PS - loving your book. It's packed with good information!

Beth (the other one)

Kimberly
Kimberly

Thank you for the sunscreen reviews! Could you comment on how greasy "The balm" and Avasol feel on your skin? Thanks!

mark
mark

so glad you had a faboo time

 

TraceyTief
TraceyTief

Awesome post, Beth! So nice to see photos, too. I especially appreciate your message that sunscreen can be simple. I'd love it if everyone could make their own, or buy it in bulk and refill their containers locally.

BethTerry
BethTerry moderator

Hi.  I looked up the active ingredient in Super Salve, octyl methoxycinnamate, and according to the Environmental Working Group, it is one of the sunscreen chemicals of highest concern, having multiple endocrine disrupting effects.  


http://breakingnews.ewg.org/2012sunscreen/sunscreens-exposed/nanomaterials-and-hormone-disruptors-in-sunscreens/


I haven't looked at the studies directly, but I would stick with products containing non-nano zinc as the active sunscreen ingredient.

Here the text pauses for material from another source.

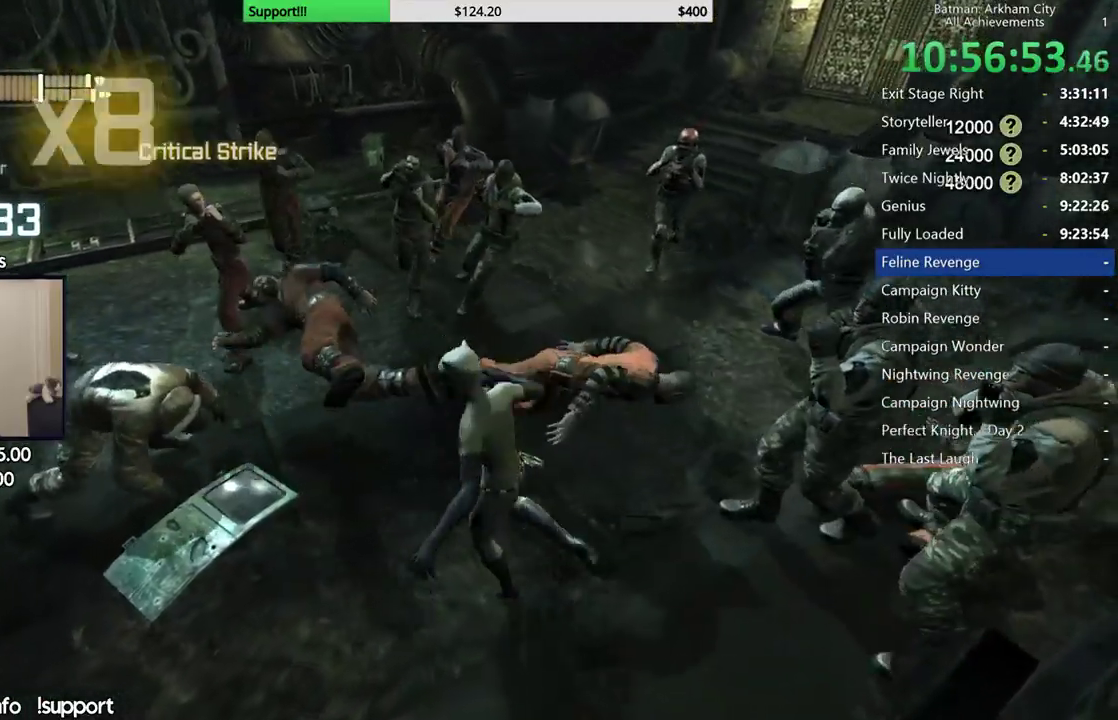
{"buttons": [], "left_stick": "center", "right_stick": "center", "events": [[167, "A", "down"], [167, "X", "down"], [400, "A", "up"], [400, "X", "up"]]}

My latest conversation: New Freezycup Stainless Steel Popsicle Molds Use Less Space in the Freezer

BethTerry
BethTerry moderator

Hi Lisa.  I don't know the definitive answer, but here's my thought... Lip balm has to be edible because we will inevitably lick it off, right?  Anything that goes on the skin is absorbed and enters the blood stream, so it would be nice if anything sold for topical use were also edible.  But there are plenty of things that go on the skin that are not edible... rubbing alcohol is something that comes to mind.  I would love for you to contact Avasol and Balm! Baby and ask that question and then share the answer with us.  It would be nice if the answer were yes.  (And no, neither will turn your lips white... just a little paler.)And of course, I'm not even addressing the fact that there are so many products sold to go on our bodies and lips that are totally toxic whether ingested or absorbed. 

BethTerry
BethTerry moderator

LOL.  Not much washing happens at Burning Man for those of us in tents.  But I did use soap and water on a wash cloth to get off most of the playa dust, and I'm sure sunscreen came off too.  But it wasn't until I took a real shower in Reno after leaving Burning Man that all of it came off.  So anyway, that's the answer... soap and water.

Malena from THinc
Malena from THinc

@eCoMom Oops! 35% is a typo, as "SFP" was in this reply. It is 25% (to be exact, 24.5%). It is SPF30 approved, in fact, the FDA is passing a new labeling procedure that we take very seriously. I don't know what is meant by "looks homemade.". The picture is of a used container & looks creamy to me; but we run a home business, yet are professionals with 4 years experience + years of education. Is it implied that "homemade" is less effective? If so, i can assure you it is not, and in many cases is done with more care. Plus, it is a scientific fact that smaller batches ensure less variables. We know orange eos can be photosensitive to the skin; however, we don't use enough for it to cause any issues (0.45%) & when it is mixed with zinc oxide, there is even more readon for no concern....this is shown in actual "testing" as Beth noted as well as many families used on even the most sensitive skin (ie 6 month babies) & 100% no issues with this. Thank you for your comments & pointing out the typo!

BethTerry
BethTerry moderator

 @eCoMom All I know is I didn't burn, and I have very fair, sun sensitive skin.  I'll send them your question and see what they say.

BethTerry
BethTerry moderator

Hi Kimberly.  Neither of them feel greasy after you rub them in well.  And they are both somewhat waterproof, so they don't feel greasy even if you sweat.

BethTerry
BethTerry moderator

 @TraceyTief Isn't that a great picture of Petra, aka Petch?  I can send you a full sized copy if you want it.  In fact, I'll post the rest of my BM pix on Flickr and you can download whatever you want.  ;-)

guest
guest

@BethTerryNow on the Super Salve website they list the active sunscreen ingredients as "5% zinc oxide and 5% Avobenzone"; but on the tin of it I have, it says, "Active sunscreen ingredient Zinc Oxide, Neo Heliopan (comes from cassia or cinnamon oil). So maybe they don't use octyl methoxycinnamate after all? But are avobenzone and neo heliopan safe or not??